Underly has some early childhood education goals on her list, like expanding full day 4K and after-school programming expansion for K through 8th. 

"I'd also work on tackling our teacher pipeline issue.  We don't have enough people going into the teaching profession, and so we need to do our best to recruit the best and the brightest teachers for our kids," Underly commented.

When it comes to school funding the two candidates are on opposite ends of the spectrum.   

Underly does not support using public money for school vouchers. 

"I believe that our public dollars should stay in our public schools," she said. "When you look at the number of referendums that have to get passed every election it seems people vote overwhelmingly to support their public schools."  

She believes it signals a larger problem, that our schools are underfunded.  Underly told us, "certainly expanding voucher programs, which seems to happen every year takes money out of the education budget and so our schools have to go to the voters ... "

Kerr supports the school voucher program and emphasized the state superintendent is in charge of serving all kids across Wisconsin. 

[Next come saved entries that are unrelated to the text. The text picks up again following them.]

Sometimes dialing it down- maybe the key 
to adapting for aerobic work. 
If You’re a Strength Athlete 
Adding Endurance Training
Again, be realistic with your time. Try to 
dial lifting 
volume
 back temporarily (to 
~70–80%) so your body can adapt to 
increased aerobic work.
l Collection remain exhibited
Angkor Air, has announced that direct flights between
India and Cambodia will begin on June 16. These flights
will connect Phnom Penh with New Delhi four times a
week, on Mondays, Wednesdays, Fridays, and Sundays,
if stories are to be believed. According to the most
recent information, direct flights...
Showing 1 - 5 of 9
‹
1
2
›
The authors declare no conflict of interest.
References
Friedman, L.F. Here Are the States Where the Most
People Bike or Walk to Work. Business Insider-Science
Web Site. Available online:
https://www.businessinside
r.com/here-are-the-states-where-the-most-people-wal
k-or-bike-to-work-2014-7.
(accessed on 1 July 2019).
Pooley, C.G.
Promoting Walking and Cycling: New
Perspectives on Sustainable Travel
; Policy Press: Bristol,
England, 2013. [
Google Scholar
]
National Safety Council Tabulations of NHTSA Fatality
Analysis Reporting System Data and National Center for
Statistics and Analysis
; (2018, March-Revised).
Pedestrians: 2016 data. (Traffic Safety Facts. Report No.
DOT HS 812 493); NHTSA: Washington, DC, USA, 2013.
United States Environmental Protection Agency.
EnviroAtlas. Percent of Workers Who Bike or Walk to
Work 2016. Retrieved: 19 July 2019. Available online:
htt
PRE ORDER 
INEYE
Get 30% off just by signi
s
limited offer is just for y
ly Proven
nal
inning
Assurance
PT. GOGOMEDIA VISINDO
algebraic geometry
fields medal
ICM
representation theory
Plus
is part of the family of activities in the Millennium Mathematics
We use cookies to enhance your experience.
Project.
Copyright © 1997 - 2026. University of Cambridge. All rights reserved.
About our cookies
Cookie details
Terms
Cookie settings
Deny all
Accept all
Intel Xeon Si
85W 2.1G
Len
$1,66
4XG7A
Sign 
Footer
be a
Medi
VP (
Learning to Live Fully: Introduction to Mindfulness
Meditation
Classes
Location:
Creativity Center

"That's really important to realize, and it's the law," she pointed out. "The most important thing is giving parents the liberty to choose where to send their children to school based on their circumstance."  

She went on to say, "I believe that the question should be how do we provide high quality education for all kids in the great state of Wisconsin, and how do we work that system to be one system of accountability, transparency, equitable access and funding." Kerr said her goal is to bring people together to make those decisions.